Ясно. Водопровод остался в Питере. Досюда так и не дотянули.

– Подожди здесь. Я позову, – захожу в умывальню, совмещенную с писальной, и освобождаюсь от лишней влаги в организме. – Заходи!

Зубейда поливает из кувшина, а я споласкиваю физиономию. Вода прохладная и хорошо освежает. Просыпаюсь окончательно. Да, вот теперь замечаю, что девушка переоделась, заменив бесформенную, базарную хламиду на что‑то легкое, веселое, обливающее фигуру. Платье? Не знаю, как это здесь называется. Может, и платье. А мне почему‑то казалось, что девушки Востока дома ходят в шальварах. Или это только одалиски? Или шальвары у нее под платьем? Ладно, потом выясню.

– Ты свои вещи перенесла или нужно кого‑нибудь послать за ними?

– Принесла. У меня их немного.

– Ну и ладно, если чего‑нибудь будет не хватать, то купим. Вот возьми на свои расходы, – выгребаю из кармана половину наличного серебра и пересыпаю в ее ладонь.

– Тут много, хоз… Сержи‑сахеб.

– Если много, то и не трать лишнего. Только и всего. Как сказал Ахмед‑ага, немножко денег в кармане на всякий случай всегда иметь хорошо. Покажи, где его комнаты, – и мы куда‑то пошли. – Да, меня сегодня ждать не надо. Вернемся поздно, а может, не вернемся и до утра.

– Поняла, Сержи‑сахеб. Вот сюда, – указала она на дверь.

Стучу и захожу. Просто арабская идиллия старого и малого. Малая сидит на коленях у старого и терзает того детскими вопросами.

– Нет, дед, ты, конечно, у нас главный и хороший, но ничего не понимаешь в куклах. Кукла – это вовсе не игрушка, а образ жизни. Ты сам так говорил о своих лавках. А чем моя кукла хуже твоей лавки? Отвечай!

– Во, видал, Серж?

– Серьезный ребенок – серьезный и вопрос. Нужно отвечать.
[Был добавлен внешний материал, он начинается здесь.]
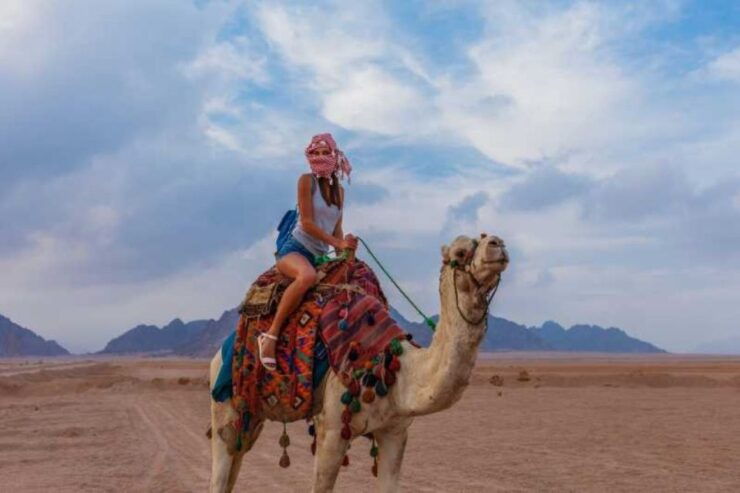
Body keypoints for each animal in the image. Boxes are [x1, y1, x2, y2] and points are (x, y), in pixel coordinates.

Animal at [208, 233, 509, 492]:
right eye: (460, 252)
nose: (499, 243)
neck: (399, 371)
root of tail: (219, 352)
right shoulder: (331, 430)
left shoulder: (395, 431)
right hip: (224, 404)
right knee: (220, 470)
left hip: (251, 415)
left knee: (236, 459)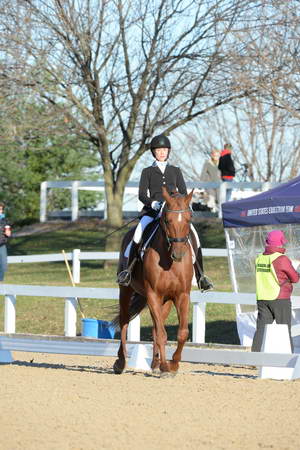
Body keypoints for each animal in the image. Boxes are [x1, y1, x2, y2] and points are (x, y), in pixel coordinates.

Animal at [113, 186, 195, 376]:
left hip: (165, 300)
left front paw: (173, 364)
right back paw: (121, 362)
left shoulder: (182, 295)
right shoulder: (153, 295)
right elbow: (162, 334)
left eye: (189, 218)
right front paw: (166, 366)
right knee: (124, 321)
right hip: (126, 290)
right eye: (167, 220)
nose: (178, 254)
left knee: (156, 327)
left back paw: (155, 363)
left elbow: (182, 332)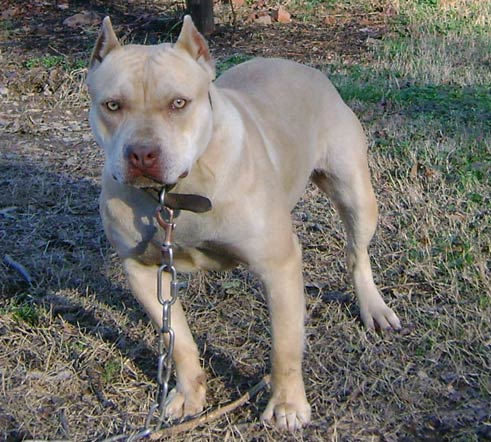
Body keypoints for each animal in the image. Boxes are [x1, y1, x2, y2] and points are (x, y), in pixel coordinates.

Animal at [86, 15, 402, 430]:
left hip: (356, 194)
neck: (178, 192)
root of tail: (302, 67)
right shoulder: (142, 271)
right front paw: (189, 395)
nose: (141, 153)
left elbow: (284, 346)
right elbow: (179, 341)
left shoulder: (278, 264)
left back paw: (373, 307)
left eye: (178, 103)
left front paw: (287, 405)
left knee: (356, 252)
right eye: (112, 105)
– Вот видишь, дед, отвечать всё равно нужно. Ладно, раз ты не знаешь, то я за тебя отвечу. Моя кукла хуже лавки потому, что в лавке кукол больше. Вот! Эх, ты! Такой простой ответ. Сразу видно, что ты никогда в куклы не играл. Отдай меня, – и она соскальзывает с колен деда. – Пойду к маме. Не ждать же, когда вы меня сами выставите за дверь, – и Джамиля убежала.

– Нам пора к Синдбаду.

– Далеко идти?

– С четверть часа. Нужно обогнуть дворец халифа – и выйдем к причалам.

– Так пойдем. Мне с Синдбадом не терпится познакомиться. Это тот самый Синдбад?

– Тот самый, но не перевранный писателями и режиссерами. Более прозаичный, но всё равно до сих пор хулиган своего рода.

– Стало быть, с ним скучно не будет?

– Вот уж это точно. С ним иногда даже очень не соскучишься. Двинули.

 

Уже вечереет. Молча лавируем в узких улочках.

– Что это ты такой сосредоточенный? – спрашивает Ахмед.

– Да вот посмотрел сейчас на Зубейду, и я в каком‑то сомнении.

– А именно?

– Хороша, очень хороша, но всё равно мне как‑то не по себе.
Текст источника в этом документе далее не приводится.